Others hold on tightly to as much as they can possibly do themselves. They resist letting go. They control it all rigidly even when it piles up, doesn’t get done, and causes them trouble in a multitude of ways. They simply can’t pass it off. You know who you are.

Most of us, thankfully, fall somewhere in the middle of the trust spectrum. But most of us lack the insight to see the price we pay for withholding trust. We do what feels right without doing the math. We operate on gut instinct–with those professorial words echoing in our brains–without considering the cost/benefit of trust vs. delegation.

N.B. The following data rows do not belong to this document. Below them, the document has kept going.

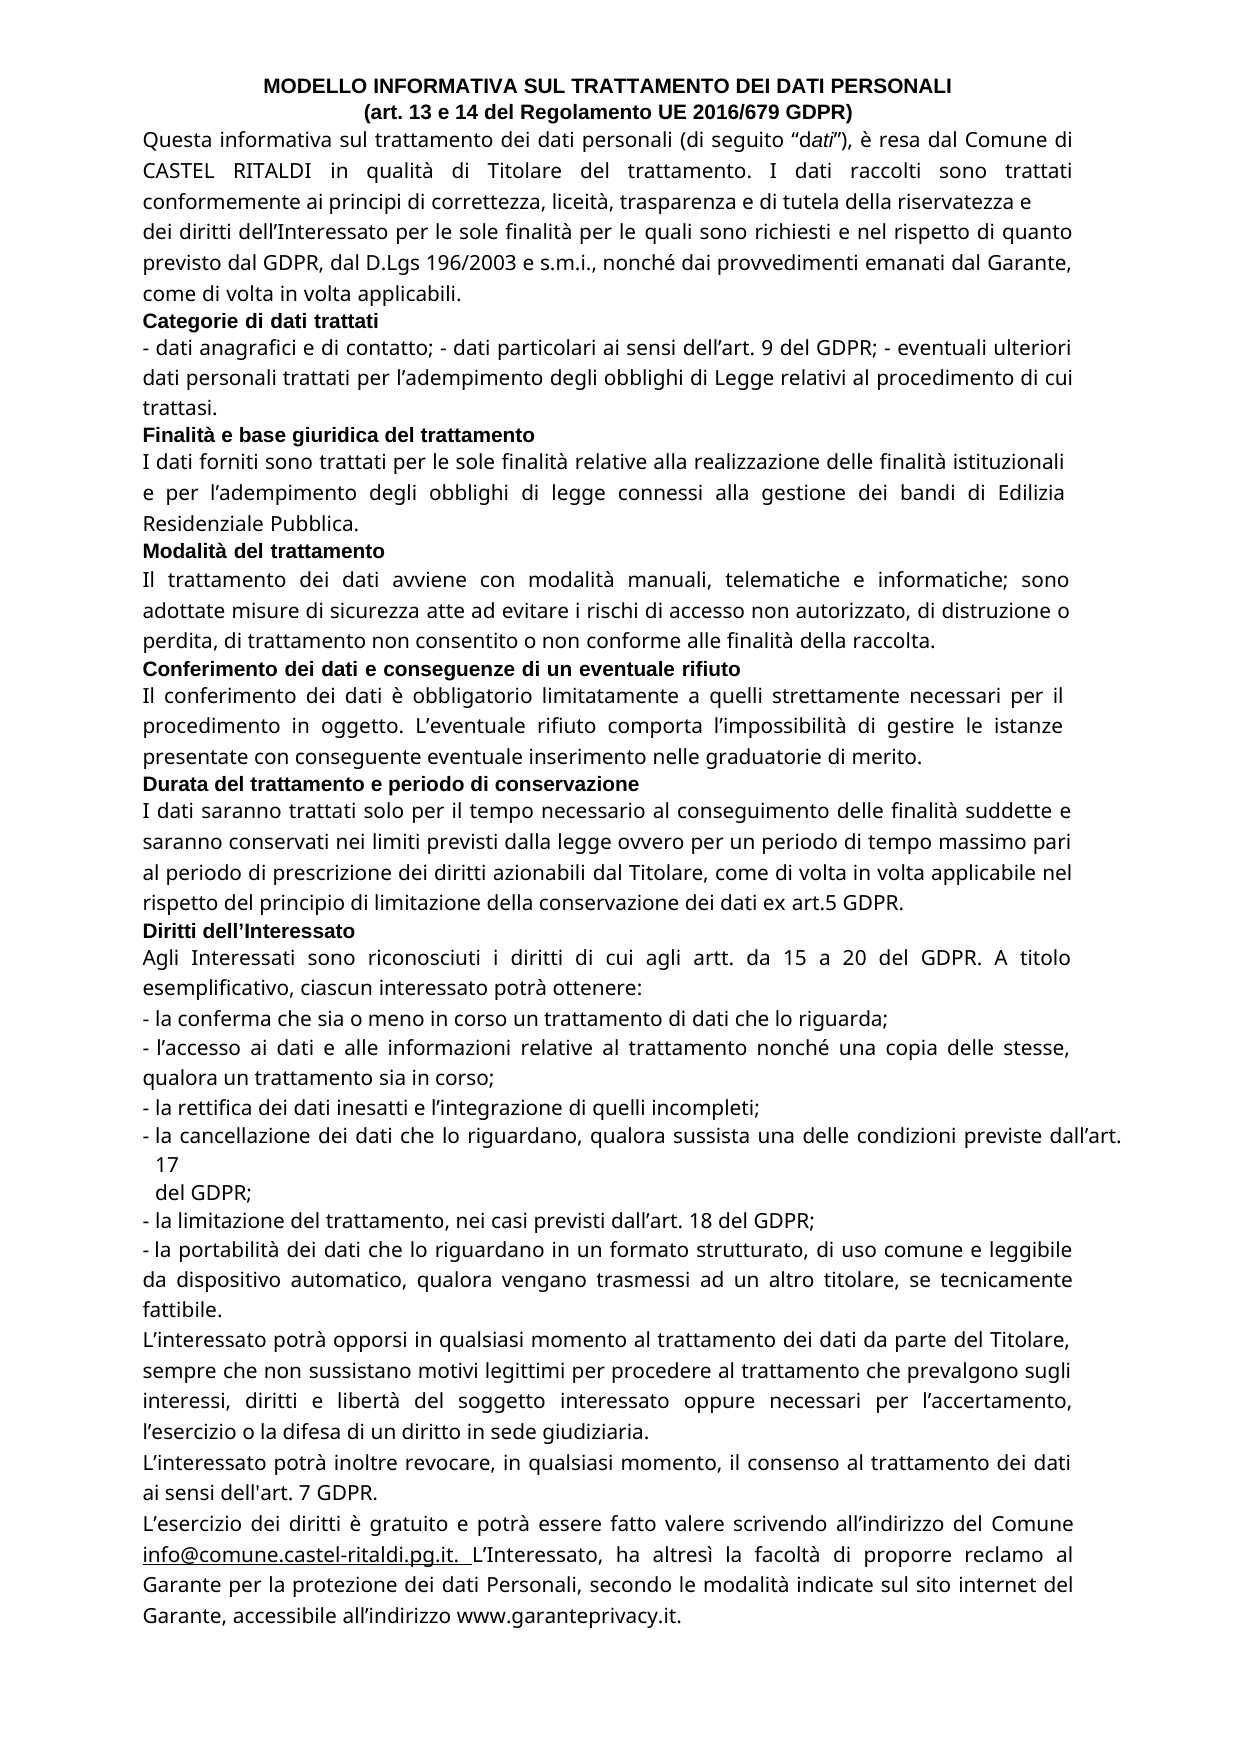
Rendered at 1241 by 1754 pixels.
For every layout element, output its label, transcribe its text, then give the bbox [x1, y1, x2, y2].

text Modalità del trattamento [142, 539, 1122, 563]
list la cancellazione dei dati che lo riguardano, qualora sussista una delle condizioni previste dall’art. 17 [142, 1121, 1122, 1178]
text Il conferimento dei dati è obbligatorio limitatamente a quelli strettamente necessari per il procedimento in oggetto. L’eventuale rifiuto comporta l’impossibilità di gestire le istanze presentate con conseguente eventuale inserimento nelle graduatorie di merito. [142, 681, 1064, 771]
text Finalità e base giuridica del trattamento [142, 423, 1122, 447]
text MODELLO INFORMATIVA SUL TRATTAMENTO DEI DATI PERSONALI [141, 74, 1074, 98]
text (art. 13 e 14 del Regolamento UE 2016/679 GDPR) [142, 100, 1074, 124]
text Il trattamento dei dati avviene con modalità manuali, telematiche e informatiche; sono adottate misure di sicurezza atte ad evitare i rischi di accesso non autorizzato, di distruzione o perdita, di trattamento non consentito o non conforme alle finalità della raccolta. [142, 565, 1071, 655]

We don’t necessarily recognize the specific cost of refusing to delegate because of our lack of trust. We just respond, emotionally, when our trust buttons get pushed. We do what we do because it feels right, and because your reputation is all you’ve got.

When our reluctance to trust impacts our capacity to delegate, to extend ourselves, and to grow, we suffer in more ways than most of us overtly calculate. Awareness of the trust math is important. There’s value in understanding what lurks beneath our consciousness.

All I ask of you today is thoughtful deliberation about trust. Those words from our past haunt us. Of course, much of what was hammered into our brains has served us well. But there’s tremendous value in knowing the price of our beliefs and balancing what we feel against what we know is right.

Trust always creates dilemmas. It’s a complex subject. There are no right answers; there are only the answers we find right for ourselves. Trust is a choice–a challenging choice–but it’s one for which we pay a price. Today, try to elevate your awareness of the price you’re paying right now.

“Your reputation is all you’ve got,” she said. She was right.